Built-in Protections

These controls are implemented in-tree and are fair game for scrutiny:

Control Where
SSRF protection: blocks loopback, RFC 1918, link-local (169.254/16), carrier-grade NAT (100.64/10), cloud-metadata hosts, IPv6 loopback/ULA/link-local/IPv4-mapped, and non-HTTP schemes apps/web/src/lib/url-validator.ts
No redirect following (redirect: 'manual') so a validated URL cannot bounce to an internal target apps/web/src/app/api/fire/route.ts, fire-prepared/route.ts
Stripe-compatible signing: HMAC-SHA256, secret used verbatim, constant-time comparison (timingSafeEqual), 300s timestamp tolerance packages/signatures/src
Rate limiting: 60 requests/min per IP (the hosted instance adds edge enforcement) apps/web/src/lib/rate-limit.ts
Request body limit (512 KB), Content-Type validation, malformed-JSON handling apps/web/src/lib/parse-body.ts
Response read cap (1 MB) and outbound request timeout apps/web/src/app/api/fire/route.ts
Security headers: CSP, HSTS, X-Frame-Options: DENY, X-Content-Type-Options: nosniff, Referrer-Policy, Permissions-Policy apps/web/next.config.ts
Per-request correlation ID (X-Webhook-Lab-Request-Id) apps/web/src/app/api/fire/route.ts

In Scope

  • SSRF bypasses: any way to reach private, internal, or cloud-metadata addresses despite url-validator.ts (e.g.
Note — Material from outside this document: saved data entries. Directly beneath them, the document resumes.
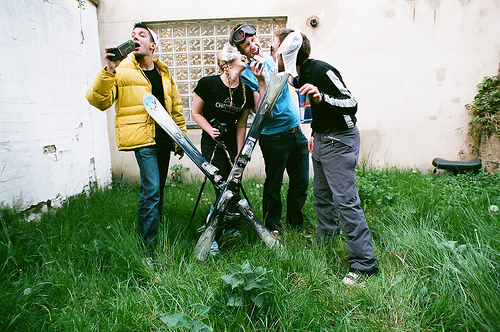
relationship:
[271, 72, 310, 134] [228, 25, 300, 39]
man with goggles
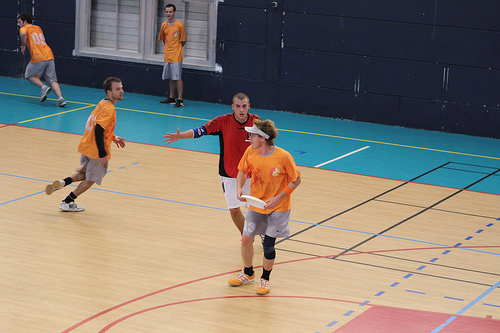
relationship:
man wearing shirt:
[42, 75, 128, 216] [78, 98, 115, 160]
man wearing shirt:
[227, 118, 301, 293] [237, 145, 297, 211]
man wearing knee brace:
[227, 118, 301, 293] [263, 235, 276, 258]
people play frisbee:
[202, 120, 330, 246] [241, 191, 271, 214]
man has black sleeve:
[42, 75, 128, 216] [93, 123, 108, 158]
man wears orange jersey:
[227, 118, 301, 297] [222, 147, 355, 207]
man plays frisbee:
[227, 118, 301, 297] [236, 192, 269, 214]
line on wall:
[343, 40, 437, 68] [316, 8, 478, 144]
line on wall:
[363, 2, 447, 42] [316, 8, 478, 144]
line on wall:
[346, 82, 430, 112] [316, 8, 478, 144]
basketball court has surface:
[2, 73, 497, 331] [7, 89, 497, 326]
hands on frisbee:
[233, 187, 276, 210] [236, 189, 273, 213]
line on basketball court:
[291, 213, 498, 314] [0, 72, 499, 332]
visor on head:
[239, 109, 271, 151] [246, 116, 280, 146]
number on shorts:
[242, 217, 257, 234] [244, 213, 295, 240]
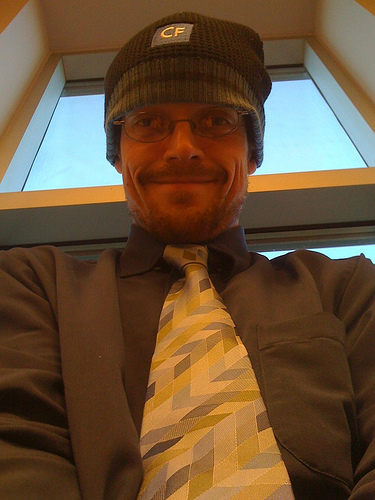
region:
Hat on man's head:
[94, 18, 276, 240]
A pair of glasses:
[108, 102, 252, 147]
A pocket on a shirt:
[249, 308, 365, 490]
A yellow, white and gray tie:
[137, 240, 294, 497]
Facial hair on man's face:
[114, 155, 249, 245]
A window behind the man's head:
[18, 60, 369, 193]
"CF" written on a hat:
[158, 24, 190, 43]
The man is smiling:
[99, 17, 274, 244]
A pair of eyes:
[131, 105, 232, 139]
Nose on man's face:
[163, 123, 202, 169]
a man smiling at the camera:
[0, 6, 373, 498]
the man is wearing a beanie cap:
[97, 12, 279, 242]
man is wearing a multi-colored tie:
[140, 241, 295, 499]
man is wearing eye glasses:
[95, 9, 288, 242]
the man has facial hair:
[91, 6, 281, 237]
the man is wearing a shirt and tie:
[2, 233, 370, 498]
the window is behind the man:
[0, 13, 374, 253]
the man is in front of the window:
[33, 41, 354, 235]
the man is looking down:
[30, 7, 366, 238]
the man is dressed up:
[2, 218, 368, 494]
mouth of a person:
[138, 168, 224, 193]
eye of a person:
[132, 113, 167, 133]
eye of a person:
[199, 111, 231, 132]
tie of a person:
[130, 239, 299, 498]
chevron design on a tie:
[175, 398, 220, 423]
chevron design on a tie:
[186, 428, 213, 464]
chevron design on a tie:
[209, 410, 239, 448]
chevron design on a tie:
[172, 351, 191, 379]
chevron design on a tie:
[147, 379, 173, 411]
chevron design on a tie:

DNS rebinding, parser confusion, encoding tricks)
  • Signature forgery or timing side-channels in packages/signatures
  • XSS, CSP bypass, or clickjacking in the web UI
  • Exposure, logging, or persistence of signing secrets, payloads, or target URLs
  • Denial-of-service amplification materially beyond the documented limits
  • Vulnerable dependencies with a demonstrable path to impact

Out of Scope

  • The tool sending requests to a public endpoint you supply: that is its purpose. Only reaching private/internal infrastructure is a vulnerability.
  • Self-hosted instances running with WEBHOOK_LAB_ALLOW_PRIVATE=true (SSRF is intentionally disabled there)
  • The in-memory rate limiter being "soft" on self-hosted deployments (the hosted instance enforces limits at the edge)
  • The fact that fired payloads transit the server (documented proxy behavior)
  • Absence of authentication (intentional: no accounts)
  • Vulnerabilities in your webhook handler or your own infrastructure
  • Best-practice or missing-header suggestions without demonstrable impact, and automated scanner output without a working proof of concept

Disclosure

We will publish a GitHub Security Advisory for confirmed vulnerabilities once a fix is available, crediting the reporter unless anonymity is requested.